I have time-series data of 12 consumers. The data corresponding to 12 consumers (named as a ... l) is enter image description here

I want to cluster these consumers so that I may know which of the consumers have utmost similar consumption behavior. Accordingly, I found clustering method pamk, which automatically calculates the number of clusters in input data.

I assume that I have only two options to calculate the distance between any two time-series, i.e., Euclidean, and DTW. I tried both of them and I do get different clusters. Now the question is which one should I rely upon? and why?

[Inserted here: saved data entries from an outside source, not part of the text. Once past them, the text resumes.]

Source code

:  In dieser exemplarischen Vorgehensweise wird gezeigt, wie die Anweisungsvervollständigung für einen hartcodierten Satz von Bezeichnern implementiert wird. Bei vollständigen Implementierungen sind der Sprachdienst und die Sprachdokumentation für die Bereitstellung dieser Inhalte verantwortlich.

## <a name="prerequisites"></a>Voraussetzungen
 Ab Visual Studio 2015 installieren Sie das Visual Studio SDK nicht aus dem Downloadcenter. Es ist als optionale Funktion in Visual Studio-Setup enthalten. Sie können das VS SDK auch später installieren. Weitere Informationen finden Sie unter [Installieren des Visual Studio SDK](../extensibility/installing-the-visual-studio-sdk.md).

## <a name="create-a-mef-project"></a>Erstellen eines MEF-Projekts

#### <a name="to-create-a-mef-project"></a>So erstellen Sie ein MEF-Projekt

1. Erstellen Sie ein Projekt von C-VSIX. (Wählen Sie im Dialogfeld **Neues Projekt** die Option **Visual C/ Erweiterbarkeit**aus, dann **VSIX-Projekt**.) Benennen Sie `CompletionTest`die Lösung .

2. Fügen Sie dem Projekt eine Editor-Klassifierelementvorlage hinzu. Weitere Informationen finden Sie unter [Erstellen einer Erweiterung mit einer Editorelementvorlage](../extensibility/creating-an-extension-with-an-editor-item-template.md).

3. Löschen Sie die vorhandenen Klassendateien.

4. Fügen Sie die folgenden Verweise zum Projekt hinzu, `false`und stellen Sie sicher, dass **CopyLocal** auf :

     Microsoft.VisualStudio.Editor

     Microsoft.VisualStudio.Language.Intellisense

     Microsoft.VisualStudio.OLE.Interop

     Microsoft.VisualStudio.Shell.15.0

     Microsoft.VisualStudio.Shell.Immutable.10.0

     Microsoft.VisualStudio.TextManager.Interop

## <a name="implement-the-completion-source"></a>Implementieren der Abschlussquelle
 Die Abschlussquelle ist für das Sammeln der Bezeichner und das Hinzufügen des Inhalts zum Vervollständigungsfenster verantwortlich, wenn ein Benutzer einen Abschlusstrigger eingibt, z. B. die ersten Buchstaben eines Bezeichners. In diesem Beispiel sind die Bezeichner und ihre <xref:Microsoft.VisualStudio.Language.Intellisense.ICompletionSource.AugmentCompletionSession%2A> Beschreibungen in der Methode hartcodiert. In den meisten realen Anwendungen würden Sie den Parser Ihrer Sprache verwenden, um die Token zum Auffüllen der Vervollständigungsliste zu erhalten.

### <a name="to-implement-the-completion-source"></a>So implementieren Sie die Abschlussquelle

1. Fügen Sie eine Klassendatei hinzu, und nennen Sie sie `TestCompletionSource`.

When I use Eulidean distance I got following clusters: enter image description here

and using DTW distance I got enter image description here

Conclusion: How will you decide which clustering approach is the best in this case?

Note: I have asked the same question on Cross-Validated also.

1
I'm voting to close this question as off-topic because you cross-posted on SE, which is a better site for such a question.user3710546
How well does your data fit into each clustering result? Does one give more outliers than the other? Do the clusters have any physical meaning?Tim Biegeleisen
@Pascal, You are correct that SE is better. But the fact is that form last few days, I observed that I do not get any comment, answer to any of my questions. I find Stack Overflow much more active than Cross-validated.Haroon Rashid
But it is not a reason to post an off-topic question here.user3710546
@Pascal, I do not think it is off-topic to stack overflow. On stack overflow there are 2.1k question related to cluster-analysis while as on cross-validated it is only 1.6k.Haroon Rashid

1 Answers

0
votes
  1. none of the timeseries above look similar to me. Do you see any pattern? Maybe there is no pattern?

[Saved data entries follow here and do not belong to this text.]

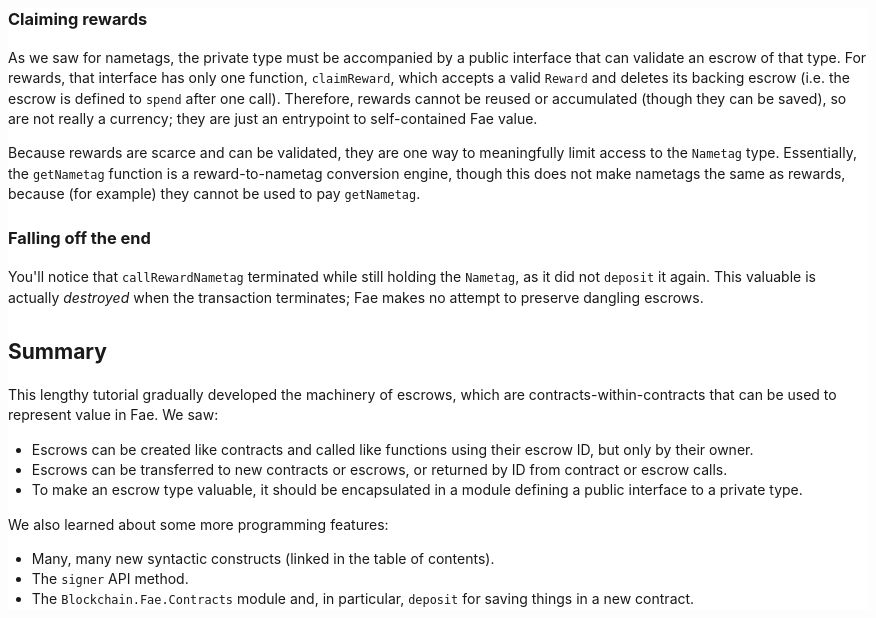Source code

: ### Claiming rewards

As we saw for nametags, the private type must be accompanied by a public interface that can validate an escrow of that type.  For rewards, that interface has only one function, `claimReward`, which accepts a valid `Reward` and deletes its backing escrow (i.e. the escrow is defined to `spend` after one call).  Therefore, rewards cannot be reused or accumulated (though they can be saved), so are not really a currency; they are just an entrypoint to self-contained Fae value.

Because rewards are scarce and can be validated, they are one way to meaningfully limit access to the `Nametag` type.  Essentially, the `getNametag` function is a reward-to-nametag conversion engine, though this does not make nametags the same as rewards, because (for example) they cannot be used to pay `getNametag`.

### Falling off the end

You'll notice that `callRewardNametag` terminated while still holding the `Nametag`, as it did not `deposit` it again.  This valuable is actually *destroyed* when the transaction terminates; Fae makes no attempt to preserve dangling escrows.

## Summary

This lengthy tutorial gradually developed the machinery of escrows, which are contracts-within-contracts that can be used to represent value in Fae.  We saw:

* Escrows can be created like contracts and called like functions using their escrow ID, but only by their owner.
* Escrows can be transferred to new contracts or escrows, or returned by ID from contract or escrow calls.
* To make an escrow type valuable, it should be encapsulated in a module defining a public interface to a private type.

We also learned about some more programming features:

* Many, many new syntactic constructs (linked in the table of contents).
* The `signer` API method.
* The `Blockchain.Fae.Contracts` module and, in particular, `deposit` for saving things in a new contract.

  2. the clustering visualizations indicate that there are no clusters, too. b and l appear to be the most unusual outliers; followed by d,e,h; but there are no clusters there.

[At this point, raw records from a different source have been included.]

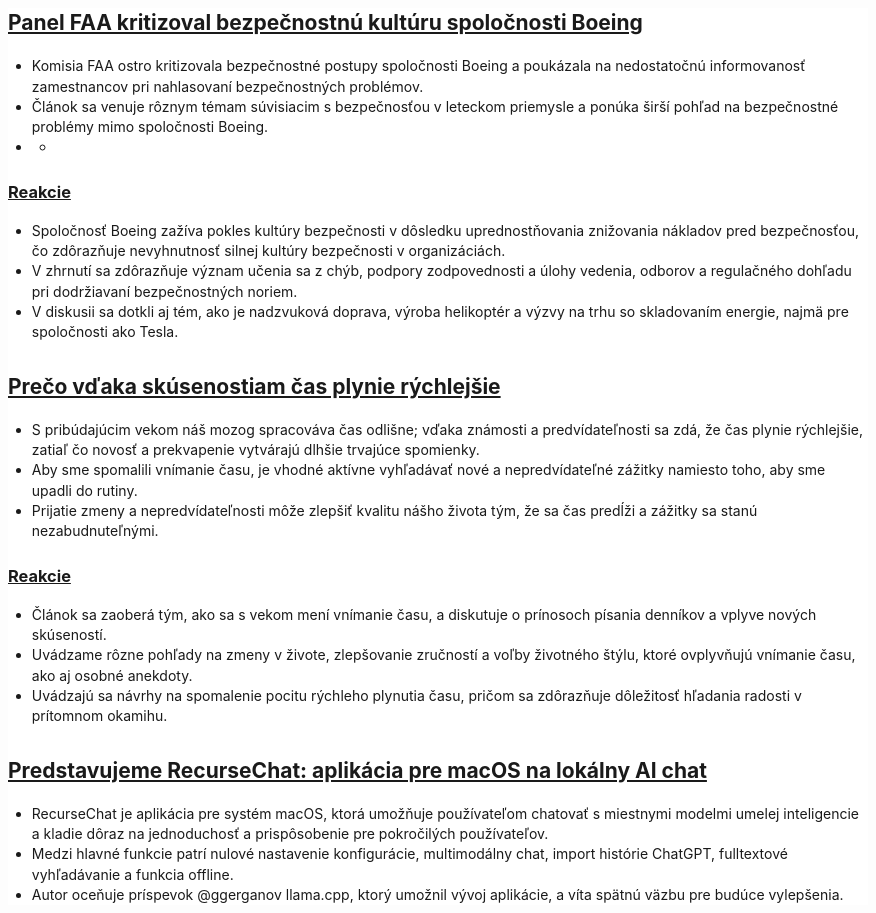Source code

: ## [Panel FAA kritizoval bezpečnostnú kultúru spoločnosti Boeing](https://www.ainonline.com/aviation-news/air-transport/2024-02-26/boeing-missing-key-elements-safety-culture-faa-report)

- Komisia FAA ostro kritizovala bezpečnostné postupy spoločnosti Boeing a poukázala na nedostatočnú informovanosť zamestnancov pri nahlasovaní bezpečnostných problémov.
- Článok sa venuje rôznym témam súvisiacim s bezpečnosťou v leteckom priemysle a ponúka širší pohľad na bezpečnostné problémy mimo spoločnosti Boeing.
- -

### [Reakcie](https://news.ycombinator.com/item?id=39523813)

- Spoločnosť Boeing zažíva pokles kultúry bezpečnosti v dôsledku uprednostňovania znižovania nákladov pred bezpečnosťou, čo zdôrazňuje nevyhnutnosť silnej kultúry bezpečnosti v organizáciách.
- V zhrnutí sa zdôrazňuje význam učenia sa z chýb, podpory zodpovednosti a úlohy vedenia, odborov a regulačného dohľadu pri dodržiavaní bezpečnostných noriem.
- V diskusii sa dotkli aj tém, ako je nadzvuková doprava, výroba helikoptér a výzvy na trhu so skladovaním energie, najmä pre spoločnosti ako Tesla.

## [Prečo vďaka skúsenostiam čas plynie rýchlejšie](https://invertedpassion.com/why-time-seems-to-pass-faster-as-we-age/)

- S pribúdajúcim vekom náš mozog spracováva čas odlišne; vďaka známosti a predvídateľnosti sa zdá, že čas plynie rýchlejšie, zatiaľ čo novosť a prekvapenie vytvárajú dlhšie trvajúce spomienky.
- Aby sme spomalili vnímanie času, je vhodné aktívne vyhľadávať nové a nepredvídateľné zážitky namiesto toho, aby sme upadli do rutiny.
- Prijatie zmeny a nepredvídateľnosti môže zlepšiť kvalitu nášho života tým, že sa čas predĺži a zážitky sa stanú nezabudnuteľnými.

### [Reakcie](https://news.ycombinator.com/item?id=39522249)

- Článok sa zaoberá tým, ako sa s vekom mení vnímanie času, a diskutuje o prínosoch písania denníkov a vplyve nových skúseností.
- Uvádzame rôzne pohľady na zmeny v živote, zlepšovanie zručností a voľby životného štýlu, ktoré ovplyvňujú vnímanie času, ako aj osobné anekdoty.
- Uvádzajú sa návrhy na spomalenie pocitu rýchleho plynutia času, pričom sa zdôrazňuje dôležitosť hľadania radosti v prítomnom okamihu.

## [Predstavujeme RecurseChat: aplikácia pre macOS na lokálny AI chat](https://recurse.chat/)

- RecurseChat je aplikácia pre systém macOS, ktorá umožňuje používateľom chatovať s miestnymi modelmi umelej inteligencie a kladie dôraz na jednoduchosť a prispôsobenie pre pokročilých používateľov.
- Medzi hlavné funkcie patrí nulové nastavenie konfigurácie, multimodálny chat, import histórie ChatGPT, fulltextové vyhľadávanie a funkcia offline.
- Autor oceňuje príspevok @ggerganov llama.cpp, ktorý umožnil vývoj aplikácie, a víta spätnú väzbu pre budúce vylepšenia.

  3. Also try hierarchical clustering. The dendrogram may be more understandable.

But in either way, there may be no clusters. You need to be prepared for this outcome, and consider it a valid hypothesis. Double-check any result. As you have seen, pam will always return a result, and you have absolutely no means to decide which result is more "correct" than the other (most likely, neither is correct, and you should rely on neither, to answer your question).